Stanno ricevendo molti incoraggiamenti anche dai tribunali. Dua Lipa sta litigando due volte per la sua canzone “Levitating” – con una che afferma di averla copiata da una traccia del 1979 chiamata “Wiggle And Giggle All Night” di Cory Daye, la cui madre non poteva fischiettarla. E nel 2015, l’eredità di Marvin Gaye ha citato in giudizio con successo gli autori di “Blurred Lines” di Robin Thicke per $ 5,3 milioni per aver imitato la “sensazione” di “Got To Give It Up” di Gaye, effettivamente – solo per un piccolo tratto – essendo stato concesso legale proprietà di “funky”. Duecento musicisti hanno depositato un amicus curiae breve in appello, sostenendo che “il verdetto in questo caso minaccia di punire i cantautori per aver creato nuova musica ispirata da opere precedenti”.

Il verdetto di Sheeran potrebbe rimandare ad abiti così frivoli e opportunistici e consentire ai musicisti di continuare a fare musica senza temere l’oceano di piranha finanziari in streaming. Come giustamente afferma la sua affermazione, “una cultura in cui le pretese ingiustificate sono facilmente portate … non è costruttiva o favorevole a una cultura della creatività”. Ma questo taglia in entrambi i modi; questa decisione non dovrebbe fungere da semaforo verde per i più grandi comitati di autori di canzoni pop, privi di idee, per dragare i siti di streaming per canzoni grandiose ma sconosciute – di cui ce ne sono innumerevoli – da rubare impunemente.

Mentre ci avventuriamo in nuove acque per la scrittura di canzoni, dobbiamo anche generare un nuovo atteggiamento. Se la musica deve continuare come una forma di evoluzione culturale comunitaria, allora questo ambiente tradizionalmente in cui il cane mangia il cane ha bisogno di sviluppare un senso di onore e integrità.
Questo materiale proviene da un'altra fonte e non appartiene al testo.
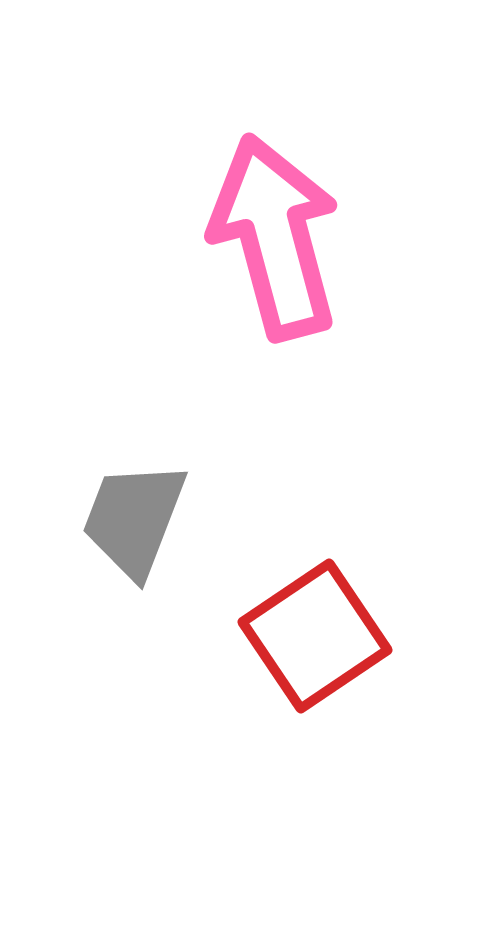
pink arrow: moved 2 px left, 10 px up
Deve giurare, in ogni caso, di dare credito dove il credito è realmente dovuto. Ciò significa che agli atti strappati dal nulla viene offerto lo stesso livello di scrittura delle canzoni. Le squadre di sceneggiatori dietro i maggiori successi pop dovrebbero ricevere il giusto riconoscimento, mentre i contributi dell’artista stesso non devono mai essere sottovalutati. Gli artisti devono riconoscere le loro fonti e cercare attivamente l’autorizzazione prima di essere costretti a farlo.

Ed Sheeran afferma che le cause legali stanno “danneggiando l’industria musicale”

È un’ideologia che ha aiutato la musica dance e rap a prosperare nel corso dei decenni, guidata dall’artista piuttosto che dal denaro, e ha aperto le porte ad atti underground e protetto per mantenere la musica fresca. Ora è tempo che il pop – dove un credito è spesso l’unica fonte di reddito di uno scrittore – si faccia avanti. Non accontentarti di brani imitativi; rifiutarsi di lavorare con i plagiatori della “gazza”; mantieni pulita la tua coscienza creativa. Dopotutto, dov’è la gioia nell’eseguire musica se è piena di sensi di colpa?